Existe-t-il une « bonne » dette publique ? Oui, répondent la plupart des économistes, si elle sert à investir pour verdir et moderniser l’économie, et non à financer les dépenses courantes. Mais distinguer la « bonne » dette de la « mauvaise » n’est pas toujours facile.
« Ce qui est embêtant, c’est quand l’État s’endette pour ses dépenses de fonctionnement, ce qui est le cas actuellement même s’il investit par ailleurs », déclare à l’AFP Lisa Thomas-Darbois, responsable du pôle économie et action de l’État à l’Institut Montaigne.
Attention cependant à ne pas « réduire la dette publique à tout prix », avertit l’économiste Éric Monnet de l’École économique de Paris, car il y a bien « une bonne dette ». « Il y a de forts besoins aujourd’hui, notamment sur des questions centrales comme l’éducation, la santé et le vieillissement de la population. Ce sont des domaines où on s’est rendu compte que l’État fait mieux que le privé », argue-t-il.
« Fléchage » vers des cibles de dépenses
« Beaucoup d’économistes » plaident donc pour qu’il y ait un « fléchage » d’une partie de la dette levée par l’État vers des dépenses d’investissement bien identifiées, explique Lisa Thomas-Darbois.
Des cibles de dépenses seraient ainsi déterminées et remplaceraient avantageusement les critères de Maastricht, ces plafonds de dette et de déficit publics que la France n’a plus respectés depuis 2002. Mais le fléchage d’une partie de la dette vers des politiques spécifiques suppose de rompre avec le principe bien établi de « non-affectation budgétaire ».
Car aujourd’hui, les titres de dette émis par le trésor public viennent alimenter un pot commun (le budget de l’État) sans pouvoir être fléchés vers telle ou telle politique publique.
Distinguer dépenses de fonctionnement et d’investissement est en définitive une question politique, selon Anne-Laure Kiechel, fondatrice du cabinet Global Sovereign Advisory. Alors qu’elles sont souvent considérées comme des dépenses courantes, cette cheffe d’un cabinet qui conseille des gouvernements et des bailleurs de fonds multilatéraux, a « toujours considéré que les dépenses dans l’éducation étaient des dépenses d’investissement ».
En effet, « à partir du moment où ce sont des dépenses qui sont faites pour que les générations futures soient mieux formées, ça augmente le capital humain de votre pays et donc le potentiel de revenu qui peut être généré ».
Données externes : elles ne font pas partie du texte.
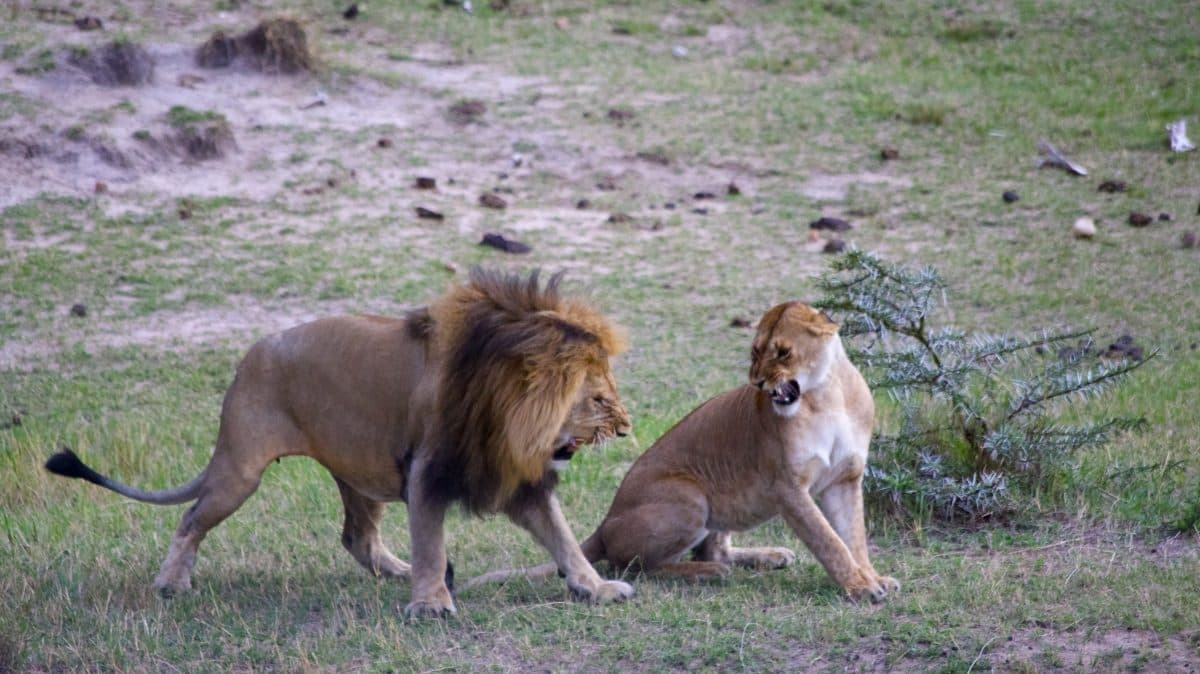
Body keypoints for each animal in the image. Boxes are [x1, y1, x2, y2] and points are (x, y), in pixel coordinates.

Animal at [44, 269, 636, 618]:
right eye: (599, 398)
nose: (627, 429)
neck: (502, 407)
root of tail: (246, 359)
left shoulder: (518, 479)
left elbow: (562, 538)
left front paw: (596, 587)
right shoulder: (427, 470)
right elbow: (431, 541)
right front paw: (431, 602)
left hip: (362, 475)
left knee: (358, 538)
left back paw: (398, 573)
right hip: (241, 470)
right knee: (190, 519)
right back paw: (172, 583)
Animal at [465, 301, 898, 602]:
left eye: (783, 352)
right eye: (755, 352)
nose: (757, 383)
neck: (826, 397)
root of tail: (604, 523)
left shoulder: (845, 478)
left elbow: (853, 537)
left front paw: (873, 578)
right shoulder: (789, 488)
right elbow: (830, 542)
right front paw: (860, 587)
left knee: (714, 549)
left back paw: (767, 556)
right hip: (691, 497)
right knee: (636, 566)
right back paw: (707, 573)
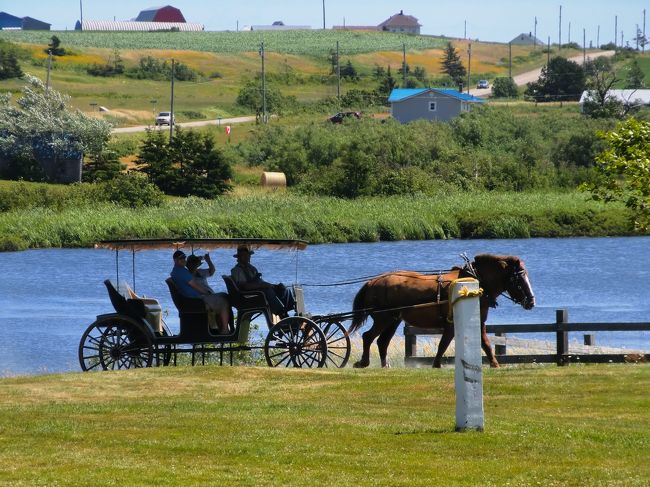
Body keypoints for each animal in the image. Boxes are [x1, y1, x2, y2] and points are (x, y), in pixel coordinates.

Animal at [346, 258, 536, 368]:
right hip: (383, 318)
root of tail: (372, 282)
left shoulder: (479, 322)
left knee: (382, 342)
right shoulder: (451, 324)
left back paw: (384, 365)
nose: (531, 301)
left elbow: (486, 344)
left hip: (394, 319)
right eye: (519, 279)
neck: (475, 281)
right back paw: (363, 362)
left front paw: (495, 365)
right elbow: (443, 344)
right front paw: (436, 364)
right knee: (368, 337)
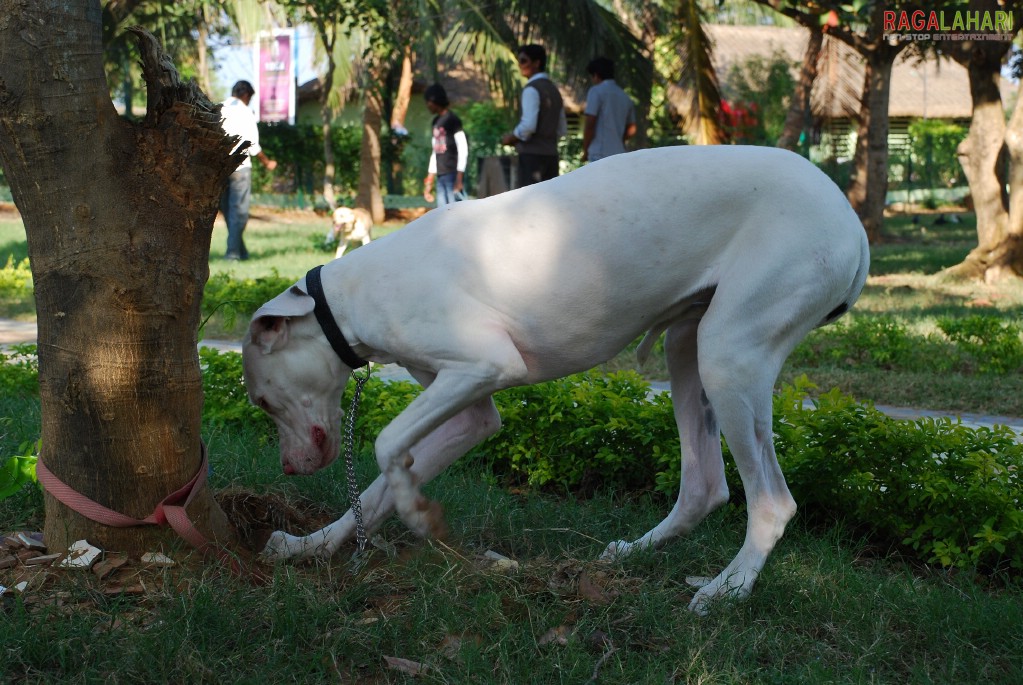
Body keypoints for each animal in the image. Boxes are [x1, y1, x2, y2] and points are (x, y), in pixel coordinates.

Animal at [243, 146, 867, 617]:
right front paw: (311, 546)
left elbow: (385, 443)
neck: (350, 296)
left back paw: (727, 590)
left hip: (729, 354)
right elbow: (375, 490)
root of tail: (851, 222)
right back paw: (634, 554)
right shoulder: (468, 405)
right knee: (705, 486)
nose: (288, 469)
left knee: (772, 502)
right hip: (688, 346)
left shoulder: (485, 365)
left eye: (262, 401)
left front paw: (416, 514)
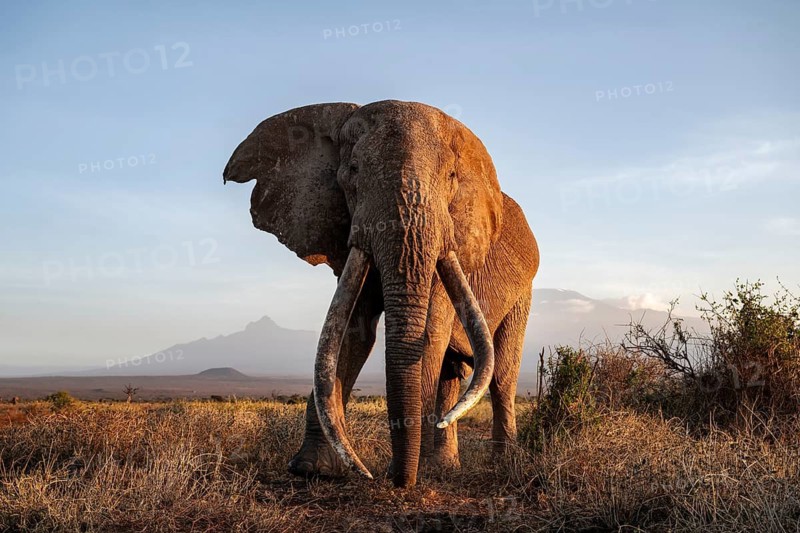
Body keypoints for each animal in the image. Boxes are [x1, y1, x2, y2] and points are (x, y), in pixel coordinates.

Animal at [224, 100, 539, 487]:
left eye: (451, 177)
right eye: (353, 171)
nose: (388, 477)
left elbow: (428, 333)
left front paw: (407, 474)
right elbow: (350, 332)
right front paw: (311, 469)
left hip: (523, 292)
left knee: (503, 374)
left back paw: (499, 465)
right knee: (455, 370)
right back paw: (443, 465)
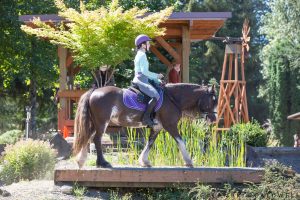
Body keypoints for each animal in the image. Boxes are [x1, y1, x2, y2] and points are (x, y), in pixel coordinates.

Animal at [73, 83, 217, 169]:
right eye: (213, 100)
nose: (214, 119)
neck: (172, 99)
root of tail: (94, 90)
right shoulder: (170, 125)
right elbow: (181, 141)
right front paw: (188, 161)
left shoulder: (157, 128)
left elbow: (150, 144)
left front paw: (144, 161)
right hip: (102, 122)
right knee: (96, 139)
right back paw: (103, 163)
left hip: (94, 123)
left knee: (87, 137)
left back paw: (81, 161)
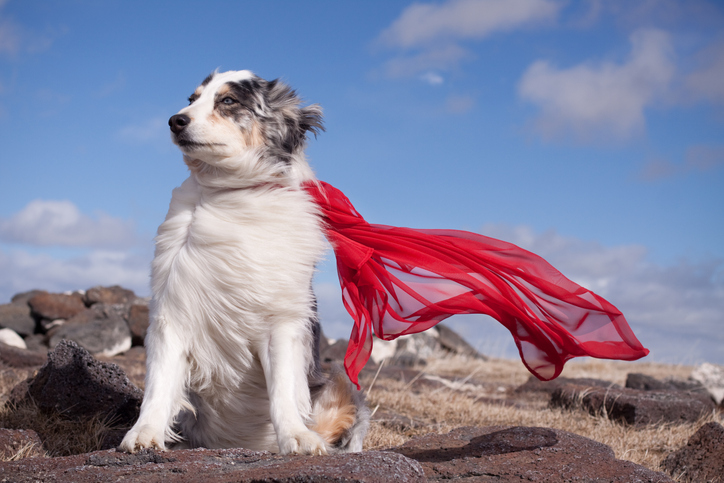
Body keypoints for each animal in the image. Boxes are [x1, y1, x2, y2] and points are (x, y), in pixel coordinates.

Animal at [120, 70, 368, 456]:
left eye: (228, 101)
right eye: (192, 99)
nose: (175, 121)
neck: (230, 193)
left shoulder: (281, 320)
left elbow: (283, 391)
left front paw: (296, 436)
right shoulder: (172, 311)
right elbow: (158, 386)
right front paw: (144, 434)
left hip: (341, 383)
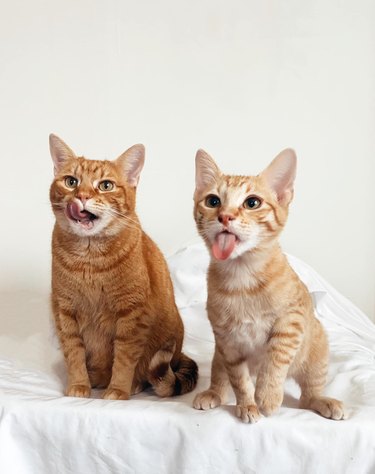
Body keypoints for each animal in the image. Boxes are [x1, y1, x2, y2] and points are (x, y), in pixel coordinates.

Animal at [48, 134, 198, 400]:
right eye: (71, 181)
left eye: (105, 185)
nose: (82, 196)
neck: (90, 260)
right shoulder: (65, 311)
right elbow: (74, 354)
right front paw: (78, 386)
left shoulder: (131, 314)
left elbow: (124, 360)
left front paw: (118, 390)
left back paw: (132, 384)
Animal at [192, 148, 346, 422]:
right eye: (212, 201)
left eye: (252, 203)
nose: (225, 216)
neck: (242, 279)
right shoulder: (227, 342)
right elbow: (239, 380)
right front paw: (247, 405)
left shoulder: (292, 319)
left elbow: (276, 356)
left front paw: (269, 395)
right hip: (218, 355)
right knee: (221, 378)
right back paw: (213, 393)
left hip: (317, 351)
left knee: (308, 396)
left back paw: (323, 401)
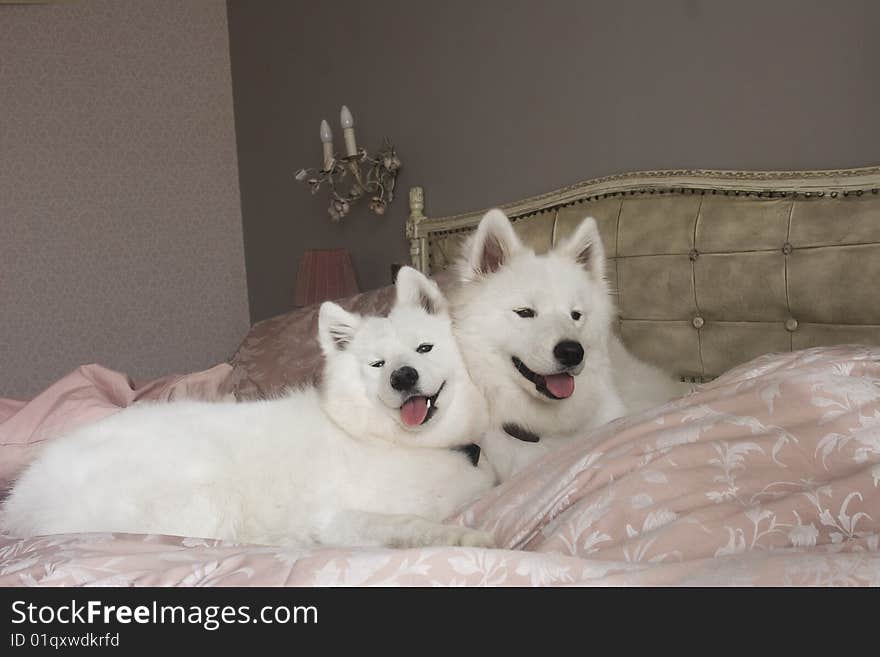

« La transition écologique et sociale » : un investissement prioritaire
Mathieu Plane, directeur adjoint du département analyse et prévisions de l’OFCE, juge également qu' »on ne peut pas avoir un angle de vue uniquement budgétaire » sur la dette publique. « Générer de la croissance, de l’innovation, être efficace et sobre, avoir des capacités de production énergétiques décarbonées, c’est important ». Ainsi les États-Unis « préfèrent s’endetter et rester dans la course vis-à-vis de la Chine », ce qui leur a permis « de réaffirmer une sorte de leadership mondial sur l’investissement dans la transition écologique », affirme-t-il.
Mais la volonté des créanciers de financer la décarbonation de l’économie est directement liée au retour sur investissement qu’ils en escomptent dans 5, 10 ou 15 ans, qui peut être difficile à anticiper. Pour Lisa Thomas-Darbois, il faut se demander si « l’investissement a été mené et ciblé sur les bonnes technologies, au bon moment, auprès des bonnes industries ». Certains des investissements nécessaires pour décarboner et restaurer les écosystèmes sont loin d’avoir une rentabilité financière avérée, réplique Jézabel Couppey-Soubeyran, professeure d’économie monétaire et financière à Paris Panthéon Sorbonne.
« Si on veut faire la transition agricole sans indemniser les agriculteurs au fur et à mesure qu’ils changent de modèle, on n’y arrivera pas », prévient cette économiste hétérodoxe qui plaide dans ce cas pour un financement direct des Etats par les banques centrales, ce qui n’est pas prévu aujourd’hui par le mandat de la Banque centrale européenne (BCE). Pour Jézabel Couppey-Soubeyran, la transition écologique et sociale ne peut passer que par « un financement véritablement public, pas un financement public de marché, et ça ne peut être qu’un financement sans remboursement », équivalent à de la « création monétaire fléchée sans contrepartie financière ».